/baseline

baseline for ccks2019-ipre

Primary LanguagePython

A Baseline System For CCKS-2019-IPRE

Introduction

We provide a baseline system based on convolutional neural network with selective attention.

Getting Started

Environment Requirements

  • python 3.6
  • numpy
  • tensorflow 1.12.0

Step 1: Download data

Please download the data from the competition website, then unzip files and put them in ./data/ folder.

Step 2: Train the model

You can use the following command to train models for Sent-Track or Bag-Track:

python baseline.py --level sent 
python baseline.py --level bag

The model will be stored in ./model/ floder. We provide large scale unmarked corpus for train word vectors or language mdoels.
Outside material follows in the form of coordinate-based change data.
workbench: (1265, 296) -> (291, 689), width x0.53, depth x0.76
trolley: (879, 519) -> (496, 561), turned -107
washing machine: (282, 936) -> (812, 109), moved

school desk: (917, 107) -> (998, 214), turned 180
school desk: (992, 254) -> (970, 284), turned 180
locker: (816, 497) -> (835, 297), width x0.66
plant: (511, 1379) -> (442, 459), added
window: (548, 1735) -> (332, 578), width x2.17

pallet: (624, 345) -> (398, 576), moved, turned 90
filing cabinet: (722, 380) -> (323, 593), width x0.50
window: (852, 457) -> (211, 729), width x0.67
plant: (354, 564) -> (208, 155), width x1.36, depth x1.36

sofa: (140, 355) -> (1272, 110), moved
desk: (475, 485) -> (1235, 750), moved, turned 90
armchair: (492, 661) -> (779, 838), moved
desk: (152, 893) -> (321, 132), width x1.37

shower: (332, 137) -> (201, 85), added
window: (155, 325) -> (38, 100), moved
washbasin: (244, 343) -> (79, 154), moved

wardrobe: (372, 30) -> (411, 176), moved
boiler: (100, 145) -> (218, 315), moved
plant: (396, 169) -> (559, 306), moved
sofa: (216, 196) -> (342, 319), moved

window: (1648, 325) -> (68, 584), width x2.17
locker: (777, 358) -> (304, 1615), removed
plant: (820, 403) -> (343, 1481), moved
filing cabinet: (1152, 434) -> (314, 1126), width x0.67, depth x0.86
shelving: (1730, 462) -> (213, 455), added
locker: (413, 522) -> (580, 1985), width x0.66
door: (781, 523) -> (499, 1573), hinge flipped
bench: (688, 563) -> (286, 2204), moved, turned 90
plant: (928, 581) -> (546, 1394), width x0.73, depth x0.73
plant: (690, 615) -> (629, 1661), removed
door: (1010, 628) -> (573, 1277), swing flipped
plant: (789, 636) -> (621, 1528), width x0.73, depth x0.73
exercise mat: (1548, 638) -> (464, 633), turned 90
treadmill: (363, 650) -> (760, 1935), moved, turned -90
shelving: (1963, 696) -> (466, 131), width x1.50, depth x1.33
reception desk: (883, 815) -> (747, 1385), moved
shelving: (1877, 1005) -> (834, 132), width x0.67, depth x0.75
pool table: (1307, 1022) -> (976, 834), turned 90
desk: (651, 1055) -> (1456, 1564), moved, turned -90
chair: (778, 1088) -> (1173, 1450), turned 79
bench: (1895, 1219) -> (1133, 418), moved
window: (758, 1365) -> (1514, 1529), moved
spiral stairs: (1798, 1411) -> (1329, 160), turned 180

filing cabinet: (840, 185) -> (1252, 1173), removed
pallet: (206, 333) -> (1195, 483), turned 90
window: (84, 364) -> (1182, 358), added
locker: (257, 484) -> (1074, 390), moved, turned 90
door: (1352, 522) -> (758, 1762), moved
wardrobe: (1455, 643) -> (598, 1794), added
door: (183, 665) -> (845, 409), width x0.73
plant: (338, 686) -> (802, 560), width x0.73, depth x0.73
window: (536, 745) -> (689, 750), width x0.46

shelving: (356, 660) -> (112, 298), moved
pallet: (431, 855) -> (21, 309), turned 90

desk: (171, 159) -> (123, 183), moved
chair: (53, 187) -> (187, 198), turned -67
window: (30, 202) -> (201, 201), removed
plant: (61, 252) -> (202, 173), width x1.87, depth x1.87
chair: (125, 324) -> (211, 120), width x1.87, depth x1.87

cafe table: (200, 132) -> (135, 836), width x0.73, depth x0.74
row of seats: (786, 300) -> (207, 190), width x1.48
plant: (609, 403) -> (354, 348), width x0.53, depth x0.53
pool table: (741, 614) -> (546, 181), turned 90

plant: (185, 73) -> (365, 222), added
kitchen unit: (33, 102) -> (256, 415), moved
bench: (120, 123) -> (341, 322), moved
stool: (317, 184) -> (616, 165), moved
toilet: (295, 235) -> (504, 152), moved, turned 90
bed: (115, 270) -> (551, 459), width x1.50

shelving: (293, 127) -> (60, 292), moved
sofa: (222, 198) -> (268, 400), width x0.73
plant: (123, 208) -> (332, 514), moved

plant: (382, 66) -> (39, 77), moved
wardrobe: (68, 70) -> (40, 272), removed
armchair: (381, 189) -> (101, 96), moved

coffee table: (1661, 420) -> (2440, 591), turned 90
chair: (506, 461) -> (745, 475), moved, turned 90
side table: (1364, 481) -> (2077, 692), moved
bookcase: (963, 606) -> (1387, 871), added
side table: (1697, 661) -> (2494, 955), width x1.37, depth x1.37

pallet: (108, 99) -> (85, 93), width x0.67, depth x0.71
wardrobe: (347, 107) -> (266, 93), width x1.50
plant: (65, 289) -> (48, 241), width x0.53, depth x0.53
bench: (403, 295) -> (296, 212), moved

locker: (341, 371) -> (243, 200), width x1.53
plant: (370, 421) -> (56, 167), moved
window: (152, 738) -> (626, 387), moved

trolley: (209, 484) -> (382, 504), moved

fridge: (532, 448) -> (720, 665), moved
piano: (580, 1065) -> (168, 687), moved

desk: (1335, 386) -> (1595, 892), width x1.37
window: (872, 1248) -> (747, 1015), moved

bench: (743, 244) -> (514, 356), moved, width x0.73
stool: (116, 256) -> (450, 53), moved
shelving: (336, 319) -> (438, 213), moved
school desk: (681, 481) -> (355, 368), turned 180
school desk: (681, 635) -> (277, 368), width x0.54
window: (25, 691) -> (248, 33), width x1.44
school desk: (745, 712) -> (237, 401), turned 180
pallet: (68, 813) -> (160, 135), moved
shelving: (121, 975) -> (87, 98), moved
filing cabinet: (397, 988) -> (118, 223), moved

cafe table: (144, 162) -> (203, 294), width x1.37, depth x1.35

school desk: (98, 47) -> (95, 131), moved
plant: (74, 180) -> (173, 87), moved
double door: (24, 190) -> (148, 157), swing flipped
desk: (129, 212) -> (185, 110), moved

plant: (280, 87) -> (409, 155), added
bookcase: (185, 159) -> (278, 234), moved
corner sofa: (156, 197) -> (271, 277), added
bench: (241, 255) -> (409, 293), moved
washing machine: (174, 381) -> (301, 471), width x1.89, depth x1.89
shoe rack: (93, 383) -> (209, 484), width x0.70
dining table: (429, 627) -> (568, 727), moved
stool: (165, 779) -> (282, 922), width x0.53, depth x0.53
The word vectors used in baseline system are trained by a package named gensim in python, and some parameters are set as follows:

from gensim.models import word2vec
model = word2vec.Word2Vec(sentences, sg=1, size=300, window=5, min_count=10, negative=5, sample=1e-4, workers=10)

Step 3: Test the model

You can use the following command to test models for Sent-Track or Bag-Track:

python baseline.py --mode test --level sent 
python baseline.py --mode test --level bag

Predicted results will be stored in result_sent.txt or result_bag.txt.

Evaluation

We use f1 score as the basic evaluation metric to measure the performance of systems. In our baseline system, we get about 0.22 f1 score in Sent-track and about 0.31 f1 score in Bag-Track by using pre-trained word vectors.

References

  • Lin Y, Shen S, Liu Z, et al. Neural relation extraction with selective attention over instances[C]//Proceedings of the 54th Annual Meeting of the Association for Computational Linguistics (Volume 1: Long Papers). 2016, 1: 2124-2133.